▶ _Task objective_
Reproduce the part of the data below that opens with the line containing "יצירת חוויית פתיחה" and closes with the line containing "## Thought Process", both of those lines included. Give only that part, word for word.

Content starts

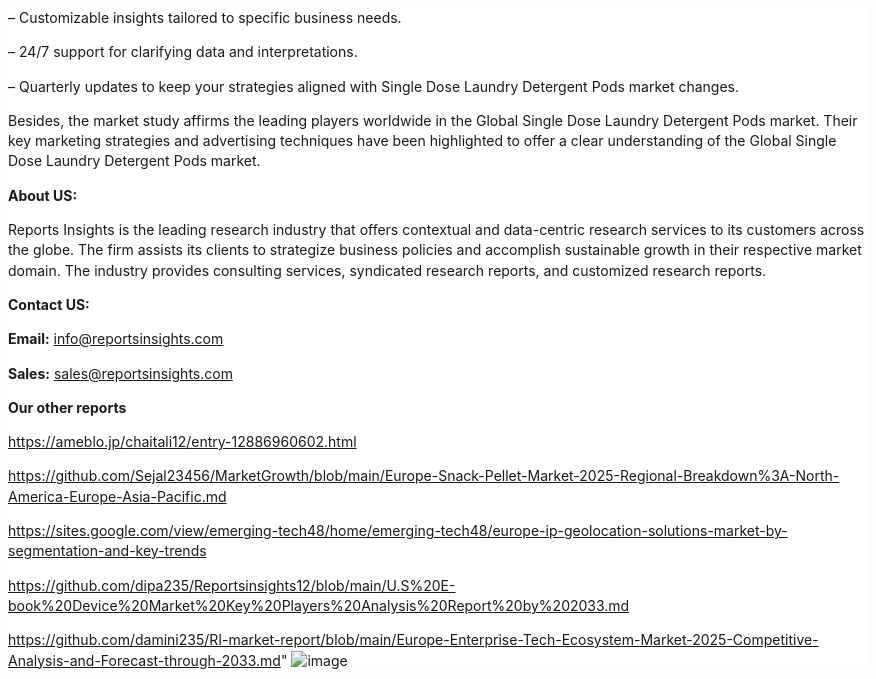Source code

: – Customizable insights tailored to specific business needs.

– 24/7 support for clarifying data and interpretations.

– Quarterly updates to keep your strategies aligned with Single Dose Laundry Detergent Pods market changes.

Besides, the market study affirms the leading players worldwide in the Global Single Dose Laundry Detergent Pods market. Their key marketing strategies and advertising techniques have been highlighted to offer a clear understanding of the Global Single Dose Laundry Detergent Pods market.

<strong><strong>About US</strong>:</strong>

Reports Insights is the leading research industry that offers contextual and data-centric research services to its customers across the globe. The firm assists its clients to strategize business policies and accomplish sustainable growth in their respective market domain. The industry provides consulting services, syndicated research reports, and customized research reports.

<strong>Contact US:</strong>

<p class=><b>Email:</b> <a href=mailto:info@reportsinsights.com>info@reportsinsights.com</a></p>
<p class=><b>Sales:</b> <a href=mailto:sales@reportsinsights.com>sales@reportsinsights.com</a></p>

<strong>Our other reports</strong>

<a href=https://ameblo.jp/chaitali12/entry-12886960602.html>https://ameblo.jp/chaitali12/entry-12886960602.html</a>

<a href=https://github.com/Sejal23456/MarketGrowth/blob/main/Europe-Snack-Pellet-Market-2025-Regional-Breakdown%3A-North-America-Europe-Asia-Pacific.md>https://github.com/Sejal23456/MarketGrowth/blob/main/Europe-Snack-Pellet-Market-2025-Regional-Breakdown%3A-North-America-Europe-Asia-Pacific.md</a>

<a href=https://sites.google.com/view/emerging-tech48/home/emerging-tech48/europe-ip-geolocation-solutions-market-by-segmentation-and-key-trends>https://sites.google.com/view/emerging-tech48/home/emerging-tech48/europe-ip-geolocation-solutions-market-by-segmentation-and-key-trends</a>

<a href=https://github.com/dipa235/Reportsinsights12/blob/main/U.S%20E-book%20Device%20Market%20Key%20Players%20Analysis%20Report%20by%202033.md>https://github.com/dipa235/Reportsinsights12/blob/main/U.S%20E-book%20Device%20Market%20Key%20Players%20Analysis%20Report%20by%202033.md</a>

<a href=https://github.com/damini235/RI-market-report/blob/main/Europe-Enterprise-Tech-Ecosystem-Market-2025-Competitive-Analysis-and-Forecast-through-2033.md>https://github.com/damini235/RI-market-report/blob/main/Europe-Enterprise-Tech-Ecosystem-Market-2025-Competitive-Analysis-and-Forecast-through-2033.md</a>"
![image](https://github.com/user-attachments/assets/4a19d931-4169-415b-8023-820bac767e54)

Content ends
Content starts

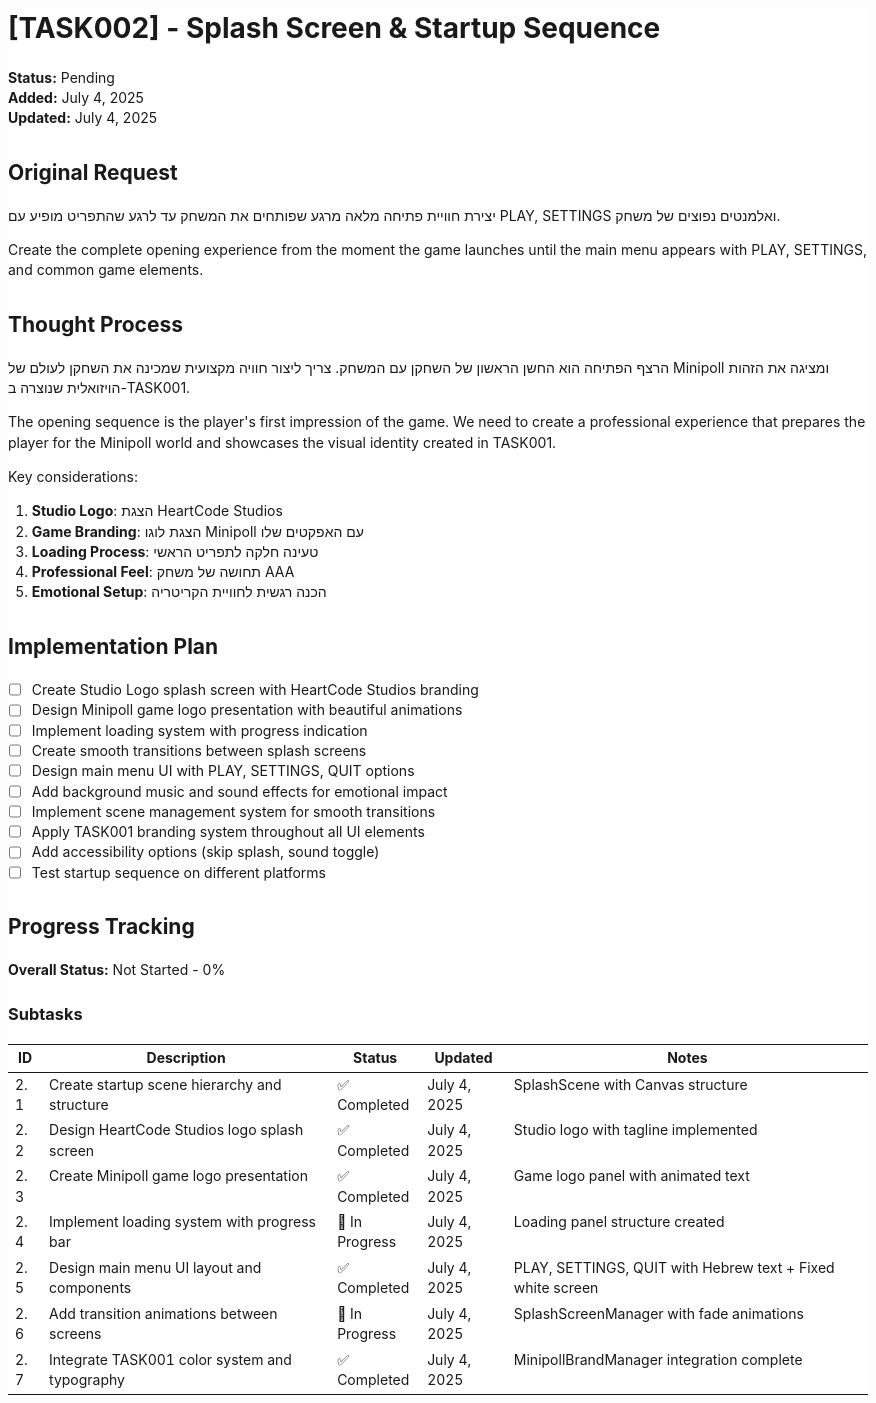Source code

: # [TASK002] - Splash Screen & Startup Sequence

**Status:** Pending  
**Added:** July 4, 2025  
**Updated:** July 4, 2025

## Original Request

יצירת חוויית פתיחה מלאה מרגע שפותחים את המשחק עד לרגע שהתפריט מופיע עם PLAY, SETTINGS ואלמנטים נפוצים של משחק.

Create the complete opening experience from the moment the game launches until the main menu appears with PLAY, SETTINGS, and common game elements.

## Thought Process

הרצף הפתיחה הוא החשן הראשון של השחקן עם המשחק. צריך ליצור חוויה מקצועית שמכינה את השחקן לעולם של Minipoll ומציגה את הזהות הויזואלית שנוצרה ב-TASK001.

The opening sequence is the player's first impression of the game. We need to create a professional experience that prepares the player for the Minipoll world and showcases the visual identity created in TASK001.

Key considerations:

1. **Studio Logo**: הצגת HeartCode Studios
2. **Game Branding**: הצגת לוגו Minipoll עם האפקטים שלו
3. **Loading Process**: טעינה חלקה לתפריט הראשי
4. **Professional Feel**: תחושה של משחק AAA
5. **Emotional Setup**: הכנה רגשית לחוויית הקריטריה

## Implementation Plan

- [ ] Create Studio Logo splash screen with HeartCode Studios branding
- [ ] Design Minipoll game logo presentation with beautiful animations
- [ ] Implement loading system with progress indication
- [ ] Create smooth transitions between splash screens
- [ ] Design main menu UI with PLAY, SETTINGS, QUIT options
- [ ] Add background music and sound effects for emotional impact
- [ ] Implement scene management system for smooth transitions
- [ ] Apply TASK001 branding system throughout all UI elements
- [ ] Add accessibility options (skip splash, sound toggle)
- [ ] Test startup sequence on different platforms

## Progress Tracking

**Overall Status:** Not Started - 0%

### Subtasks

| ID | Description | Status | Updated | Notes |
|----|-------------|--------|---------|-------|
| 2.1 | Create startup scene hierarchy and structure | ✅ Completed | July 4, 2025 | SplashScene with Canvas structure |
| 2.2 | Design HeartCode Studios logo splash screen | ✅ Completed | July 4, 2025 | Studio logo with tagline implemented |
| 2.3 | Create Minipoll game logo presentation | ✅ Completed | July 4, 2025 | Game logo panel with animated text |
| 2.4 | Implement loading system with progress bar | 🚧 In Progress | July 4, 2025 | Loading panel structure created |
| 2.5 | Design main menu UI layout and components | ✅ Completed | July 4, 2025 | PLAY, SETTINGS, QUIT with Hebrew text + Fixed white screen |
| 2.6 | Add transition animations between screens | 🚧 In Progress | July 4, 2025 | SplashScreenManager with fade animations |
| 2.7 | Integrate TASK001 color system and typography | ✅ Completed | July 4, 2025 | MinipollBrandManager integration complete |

Content ends

▶ _Solution for this exercise_
יצירת חוויית פתיחה מלאה מרגע שפותחים את המשחק עד לרגע שהתפריט מופיע עם PLAY, SETTINGS ואלמנטים נפוצים של משחק.

Create the complete opening experience from the moment the game launches until the main menu appears with PLAY, SETTINGS, and common game elements.

## Thought Process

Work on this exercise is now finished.